William Zorach emigrated from Lithuania to Cleveland, Ohio, with his family in 1892. At the age of thirteen, he was encouraged by a teacher to take lithography classes at the Cleveland School of Art in the evenings, and soon after, he began to apprentice at a Cleveland lithography company. By 1907, the young artist had saved enough money to move to New York in order to study at the National Academy of Design.
In 1910, Zorach traveled to Paris, where he studied under Jacques-Emile Blanche at La Palette and where several of his paintings were included in the 1911 Salon d’Automne, the annual exhibition for young artists. While there, he was exposed to Cubism and Fauvism that greatly influenced his work as well as that of California artist Marguerite Thompson. The two married when they returned to New York in 1912, and both their works were included in the landmark Armory Show of 1913 as well as in the important 1916 Forum Exhibition of Modern American Painters at the Anderson Galleries. From 1915-1917, William and Marguerite had three exhibitions together at the Daniel Gallery, and William also showed at the Whitney Studio Club and the Society of Independent Artists. Their time in Paris, inclusion in the Armory and Forum exhibitions, and friendship with the artist Max Weber, whom they met in 1915, contributed to the influence of Cubism on both artists’ work, allowing the exploration of Abstraction and manipulation of form and perspective.
In 1922, William began to focus his time and efforts on sculpture, transitioning his interest in Abstract and Cubist forms from painting to three-dimensional wood, stone, and bronze objects.

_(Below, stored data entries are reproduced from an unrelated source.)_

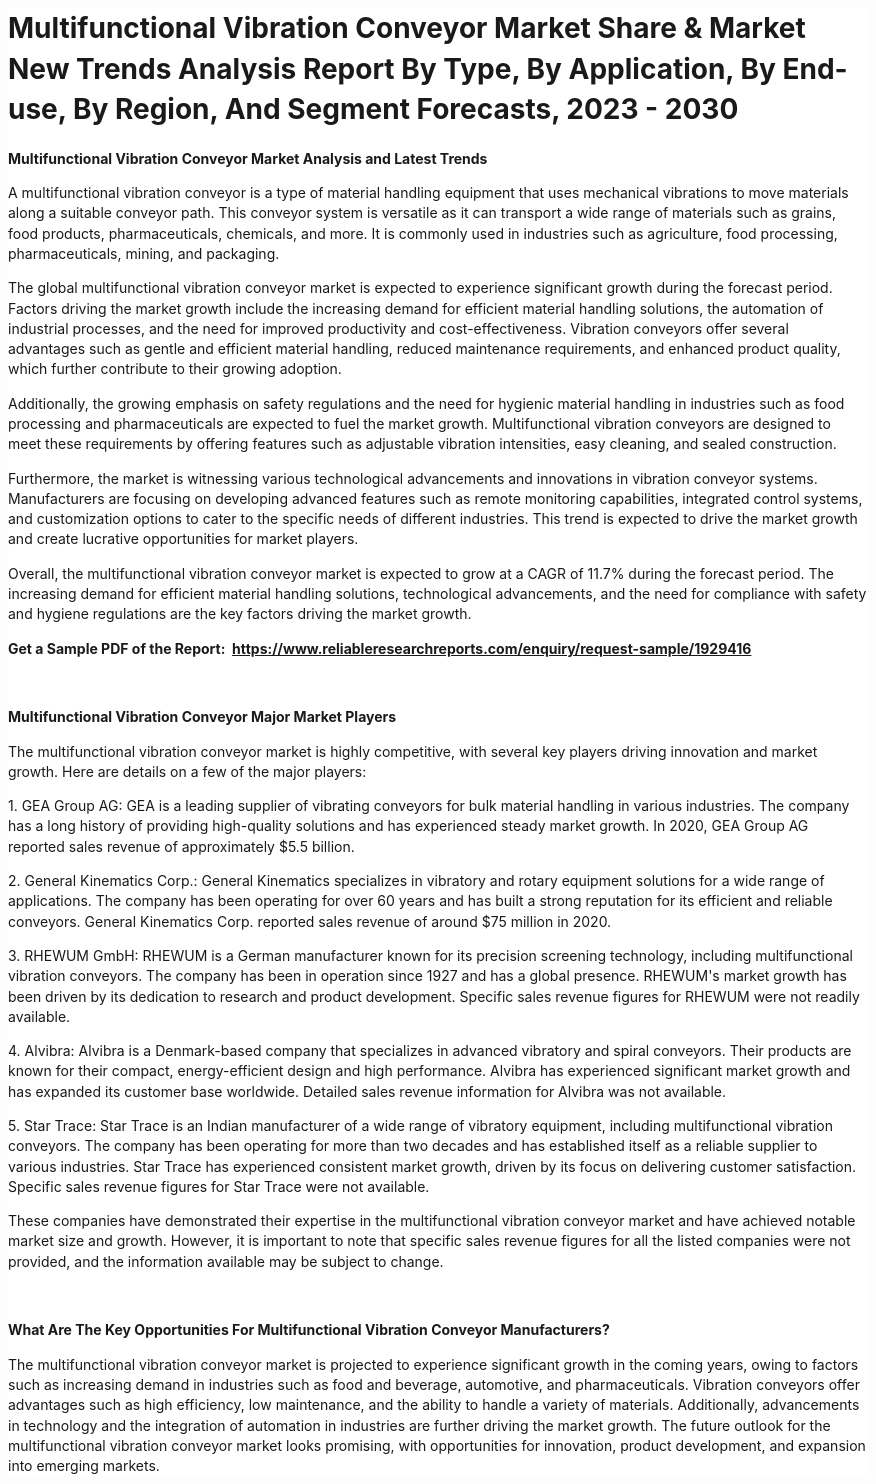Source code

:<p><h1>Multifunctional Vibration Conveyor Market Share & Market New Trends Analysis Report By Type, By Application, By End-use, By Region, And Segment Forecasts, 2023 - 2030</h1></p><p><strong>Multifunctional Vibration Conveyor Market Analysis and Latest Trends</strong></p>
<p><p>A multifunctional vibration conveyor is a type of material handling equipment that uses mechanical vibrations to move materials along a suitable conveyor path. This conveyor system is versatile as it can transport a wide range of materials such as grains, food products, pharmaceuticals, chemicals, and more. It is commonly used in industries such as agriculture, food processing, pharmaceuticals, mining, and packaging.</p><p>The global multifunctional vibration conveyor market is expected to experience significant growth during the forecast period. Factors driving the market growth include the increasing demand for efficient material handling solutions, the automation of industrial processes, and the need for improved productivity and cost-effectiveness. Vibration conveyors offer several advantages such as gentle and efficient material handling, reduced maintenance requirements, and enhanced product quality, which further contribute to their growing adoption.</p><p>Additionally, the growing emphasis on safety regulations and the need for hygienic material handling in industries such as food processing and pharmaceuticals are expected to fuel the market growth. Multifunctional vibration conveyors are designed to meet these requirements by offering features such as adjustable vibration intensities, easy cleaning, and sealed construction.</p><p>Furthermore, the market is witnessing various technological advancements and innovations in vibration conveyor systems. Manufacturers are focusing on developing advanced features such as remote monitoring capabilities, integrated control systems, and customization options to cater to the specific needs of different industries. This trend is expected to drive the market growth and create lucrative opportunities for market players.</p><p>Overall, the multifunctional vibration conveyor market is expected to grow at a CAGR of 11.7% during the forecast period. The increasing demand for efficient material handling solutions, technological advancements, and the need for compliance with safety and hygiene regulations are the key factors driving the market growth.</p></p>
<p><strong>Get a Sample PDF of the Report:&nbsp; <a href="https://www.reliableresearchreports.com/enquiry/request-sample/1929416">https://www.reliableresearchreports.com/enquiry/request-sample/1929416</a></strong></p>
<p>&nbsp;</p>
<p><strong>Multifunctional Vibration Conveyor Major Market Players</strong></p>
<p><p>The multifunctional vibration conveyor market is highly competitive, with several key players driving innovation and market growth. Here are details on a few of the major players:</p><p>1. GEA Group AG: GEA is a leading supplier of vibrating conveyors for bulk material handling in various industries. The company has a long history of providing high-quality solutions and has experienced steady market growth. In 2020, GEA Group AG reported sales revenue of approximately $5.5 billion.</p><p>2. General Kinematics Corp.: General Kinematics specializes in vibratory and rotary equipment solutions for a wide range of applications. The company has been operating for over 60 years and has built a strong reputation for its efficient and reliable conveyors. General Kinematics Corp. reported sales revenue of around $75 million in 2020.</p><p>3. RHEWUM GmbH: RHEWUM is a German manufacturer known for its precision screening technology, including multifunctional vibration conveyors. The company has been in operation since 1927 and has a global presence. RHEWUM's market growth has been driven by its dedication to research and product development. Specific sales revenue figures for RHEWUM were not readily available.</p><p>4. Alvibra: Alvibra is a Denmark-based company that specializes in advanced vibratory and spiral conveyors. Their products are known for their compact, energy-efficient design and high performance. Alvibra has experienced significant market growth and has expanded its customer base worldwide. Detailed sales revenue information for Alvibra was not available.</p><p>5. Star Trace: Star Trace is an Indian manufacturer of a wide range of vibratory equipment, including multifunctional vibration conveyors. The company has been operating for more than two decades and has established itself as a reliable supplier to various industries. Star Trace has experienced consistent market growth, driven by its focus on delivering customer satisfaction. Specific sales revenue figures for Star Trace were not available.</p><p>These companies have demonstrated their expertise in the multifunctional vibration conveyor market and have achieved notable market size and growth. However, it is important to note that specific sales revenue figures for all the listed companies were not provided, and the information available may be subject to change.</p></p>
<p>&nbsp;</p>
<p><strong>What Are The Key Opportunities For Multifunctional Vibration Conveyor Manufacturers?</strong></p>
<p><p>The multifunctional vibration conveyor market is projected to experience significant growth in the coming years, owing to factors such as increasing demand in industries such as food and beverage, automotive, and pharmaceuticals. Vibration conveyors offer advantages such as high efficiency, low maintenance, and the ability to handle a variety of materials. Additionally, advancements in technology and the integration of automation in industries are further driving the market growth. The future outlook for the multifunctional vibration conveyor market looks promising, with opportunities for innovation, product development, and expansion into emerging markets.</p></p>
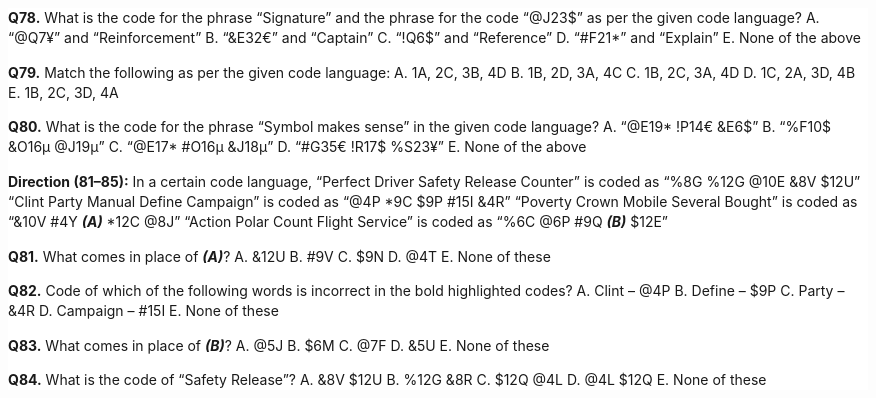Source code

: **Q78.** What is the code for the phrase “Signature” and the phrase for the code “@J23\$” as per the given code language?
A. “@Q7¥” and “Reinforcement”
B. “\&E32€” and “Captain”
C. “!Q6\$” and “Reference”
D. “#F21\*” and “Explain”
E. None of the above

**Q79.** Match the following as per the given code language:
A. 1A, 2C, 3B, 4D
B. 1B, 2D, 3A, 4C
C. 1B, 2C, 3A, 4D
D. 1C, 2A, 3D, 4B
E. 1B, 2C, 3D, 4A

**Q80.** What is the code for the phrase “Symbol makes sense” in the given code language?
A. “@E19\* !P14€ \&E6\$”
B. “%F10\$ \&O16µ @J19µ”
C. “@E17\* #O16µ \&J18µ”
D. “#G35€ !R17\$ %S23¥”
E. None of the above

**Direction (81–85):** In a certain code language,
“Perfect Driver Safety Release Counter” is coded as “%8G %12G @10E &8V \$12U”
“Clint Party Manual Define Campaign” is coded as “@4P \*9C \$9P #15I &4R”
“Poverty Crown Mobile Several Bought” is coded as “&10V #4Y ***(A)*** \*12C @8J”
“Action Polar Count Flight Service” is coded as “%6C @6P #9Q ***(B)*** \$12E”

**Q81.** What comes in place of ***(A)***?
A. &12U
B. #9V
C. \$9N
D. @4T
E. None of these

**Q82.** Code of which of the following words is incorrect in the bold highlighted codes?
A. Clint – @4P
B. Define – \$9P
C. Party – &4R
D. Campaign – #15I
E. None of these

**Q83.** What comes in place of ***(B)***?
A. @5J
B. \$6M
C. @7F
D. &5U
E. None of these

**Q84.** What is the code of “Safety Release”?
A. &8V \$12U
B. %12G &8R
C. \$12Q @4L
D. @4L \$12Q
E. None of these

He was soon recognized as one of the country’s premier sculptors, honored with multiple commissions throughout the country and exhibitions at the Art Institute of Chicago, the Dallas Museum of Fine Art, the McNay Art Museum, and the Whitney Museum of American Art. In 2017, Zorach was included in A New American Sculpture, 1914-1945: Lachaise, Laurent, Nadelman, and Zorach at the Portland Museum of Art and the Amon Carter Museum of American Art.